En aquellos tiempos hacían mucho negocio en la provincia. Las carreteras eran caminos y el transporte público de autobuses no llegaba a diario a todas las poblaciones, por lo que para las urgencias la gente solía echar mano del taxista.




José Córdoba vivió intensamente los primeros años de la Transición, cuando los problemas de delincuencia se multiplicaron y trabajar de noche se  convirtió en una aventura diaria. “Nos dio mucha guerra el conocido como atracador de la botella, un delincuente del pueblo granadino de Guadahortuna que aprovechó un permiso carcelario para no volver y se refugio en la vega y se dedicaba a asaltar taxistas con un trozo de botella”.




José Escobar ha sido un taxista vocacional, de los que disfrutaban trabajando y de los que solían comunicarse con los clientes. Hoy, si usted se sube en un taxi, no es frecuente que el chófer le dé conversación. Lo más normal es que se formen esas lagunas de silencio parecidas a las que se crean en un ascensor cuando dos desconocidos se montan cara a cara y no saben qué decirse ni hacia donde mirar. “Yo era de los que hablaban, de los que intentaban hacer amigos. Recuerdo una vez que subí en el coche a  Manolo Escobar y llamé a la muchacha de la centralita para que hablara con él. Cuando le dije a quién tenía en el coche no se lo creía. Acabamos cantando el ‘Que viva España”.

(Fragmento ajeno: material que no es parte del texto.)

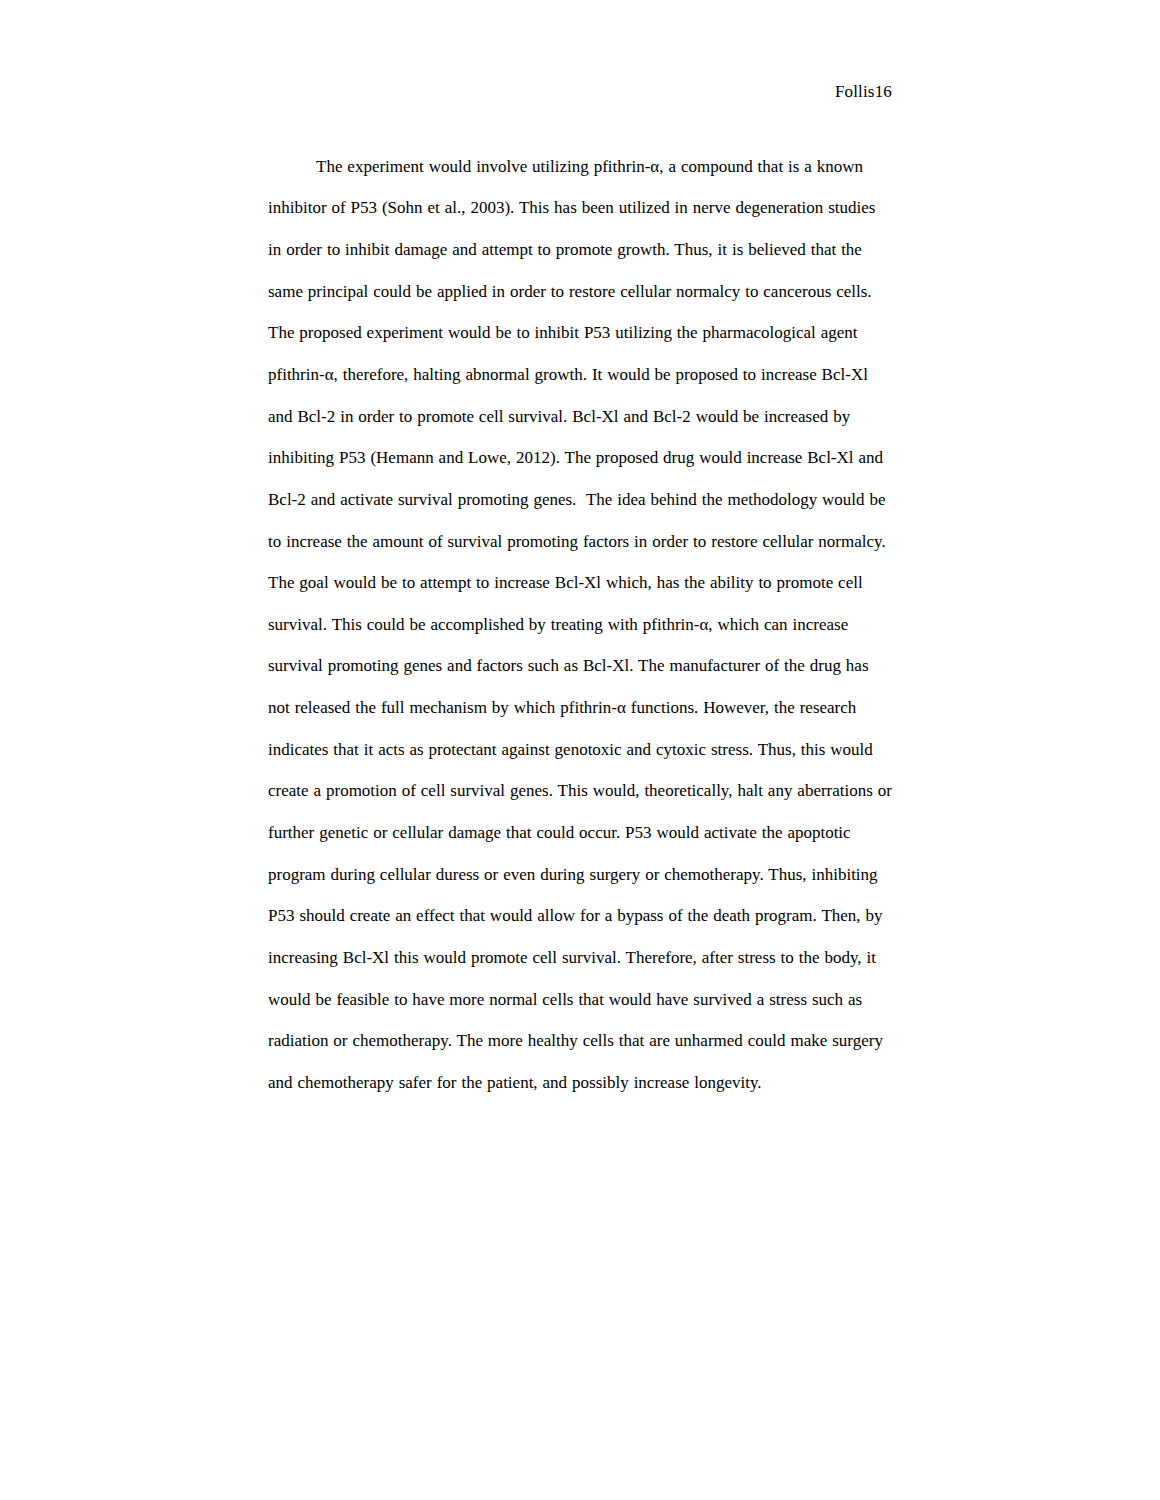Follis16
The experiment would involve utilizing pfithrin-α, a compound that is a known inhibitor of P53 (Sohn et al., 2003). This has been utilized in nerve degeneration studies in order to inhibit damage and attempt to promote growth. Thus, it is believed that the same principal could be applied in order to restore cellular normalcy to cancerous cells. The proposed experiment would be to inhibit P53 utilizing the pharmacological agent pfithrin-α, therefore, halting abnormal growth. It would be proposed to increase Bcl-Xl and Bcl-2 in order to promote cell survival. Bcl-Xl and Bcl-2 would be increased by inhibiting P53 (Hemann and Lowe, 2012). The proposed drug would increase Bcl-Xl and Bcl-2 and activate survival promoting genes. The idea behind the methodology would be to increase the amount of survival promoting factors in order to restore cellular normalcy. The goal would be to attempt to increase Bcl-Xl which, has the ability to promote cell survival. This could be accomplished by treating with pfithrin-α, which can increase survival promoting genes and factors such as Bcl-Xl. The manufacturer of the drug has not released the full mechanism by which pfithrin-α functions. However, the research indicates that it acts as protectant against genotoxic and cytoxic stress. Thus, this would create a promotion of cell survival genes. This would, theoretically, halt any aberrations or further genetic or cellular damage that could occur. P53 would activate the apoptotic program during cellular duress or even during surgery or chemotherapy. Thus, inhibiting P53 should create an effect that would allow for a bypass of the death program. Then, by increasing Bcl-Xl this would promote cell survival. Therefore, after stress to the body, it would be feasible to have more normal cells that would have survived a stress such as radiation or chemotherapy. The more healthy cells that are unharmed could make surgery and chemotherapy safer for the patient, and possibly increase longevity.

Por su taxi han pasado además Marife de Triana, Miguel Ríos, Quique Camoiras, Juanito Navarro y hasta el jugador de baloncesto Fernando Romay. “Me  vi negro para que se pudiera poner delante. Tuve que replegar el asiento al límite porque no le cogían las piernas”.




José Córdoba se jubiló y ahora es su hijo Sergio el que mantiene el oficio. También es taxista de raza, de los que un día dijeron “los estudios no son lo mío” y se pusieron a trabajar. La primera vez que se puso al volante del taxi de  su padre fue en un arrebato juvenil. Una tarde se llevó el coche sin que lo vieran y sin permiso, ni licencia alguna, se puso a trabajar por las calles hasta que reunió dos mil pesetas. Cuando llegó a su casa le dijo a su padre: “Quería sacarme un dinerillo para el cine. Toma, mil para tí y mi para mí”.


Desde aquél día no se ha bajado del asiento. Su vida se resume en doce y a veces hasta catorce horas al día trabajando por las calles. “Hacen falta dar muchas carreras para ganar dinero. Los primeros cuarenta euros sabes que son para cubrir los gastos del coche: que si la tasa de autónomo, que si el combustible, el seguro, el taller”, me cuenta.


Sergio empezó en la profesión en los años noventa y disfrutó de los buenos tiempos, cuando atábamos los perros con longaniza, cuando todos queríamos tener un piso nuevo, una casa en el campo y otra en la playa, cuando para ir al Paseo llamábamos a un taxi para que nos recogiera en la puerta de nuestra casa para no cansarnos. “Entonces  si se  ganaba dinero. La crisis de 2007 hizo mucho daño y nos obligó a echar más horas para ganar mucho menos. Desde 2014 se ha notado un ligero repunte, como una breve recuperación”, asegura.


La profesión de taxista requiere mucha paciencia, saber esperar. Cuántas veces pasamos por una parada y vemos una fila de taxis aguardando el milagro de un cliente. Unos leen el periódico, otros forman corros con los colegas para matar el tiempo, y otros se lanzan a la aventura del calle a calle para provocar la suerte. “Lo más duro en nuestro oficio es tirarte dos horas parado, y tienes que estar preparado porque ocurre con frecuencia. Hace treinta años sabías que si no llevabas bien el día te ibas a la vieja estación de autobuses y no tardas diez minutos en empezar a trabajar. Había momentos en los que ibas cargado y te salía un servicio en una acera y le decías al cliente: “En cinco minutos lo recojo”.